Start with a small pilot: one process, one team, a clear goal (e.g., answering questions about regulations or supporting requests) and only the set of documents actually needed. This lets you test access control without risking overexposure or debates about “everything at once.”

Before the pilot, prepare artifacts you won't need to redo: a role matrix (who can read, ask and see in answers), a list of data attributes (confidentiality, department, project, expiry, owner), a source policy for audit (when to show a quote, when only a title, when to hide the source), and log retention rules (what is logged, who can access logs).

Scale via unified tags and change control. Each document set should have an owner responsible for classification and periodic review. Good practice: any change in roles, attributes or source-disclosure rules goes through a short approval and test run on typical queries.

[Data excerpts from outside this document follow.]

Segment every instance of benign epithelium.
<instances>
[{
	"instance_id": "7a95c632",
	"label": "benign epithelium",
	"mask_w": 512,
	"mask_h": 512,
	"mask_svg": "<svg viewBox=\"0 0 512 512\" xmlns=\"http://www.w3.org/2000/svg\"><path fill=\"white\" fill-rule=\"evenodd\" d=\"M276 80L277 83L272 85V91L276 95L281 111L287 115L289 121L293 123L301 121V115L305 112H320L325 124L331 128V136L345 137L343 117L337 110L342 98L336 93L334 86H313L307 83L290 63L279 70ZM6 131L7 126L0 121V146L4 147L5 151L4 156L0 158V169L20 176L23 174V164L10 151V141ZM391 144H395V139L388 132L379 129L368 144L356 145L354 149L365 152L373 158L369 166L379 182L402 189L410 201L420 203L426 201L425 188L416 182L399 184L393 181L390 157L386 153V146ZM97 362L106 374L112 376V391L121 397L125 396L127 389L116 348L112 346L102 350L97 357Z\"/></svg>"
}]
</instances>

Infrastructure choices depend on security needs and data types. On-prem or dedicated environments are usually required for classified, medical, pre-publication financial data, or when policy forbids moving documents outside the perimeter. This is also needed when predictable performance and full control over updates matter.

Implementation can be done by an internal security and IT team or by a system integrator to build architecture, configure access and select server infrastructure. In Kazakhstan, for example, such projects often rely on local infrastructure and integrator-level support from GSE.kz when supply, service and equipment chain transparency are important.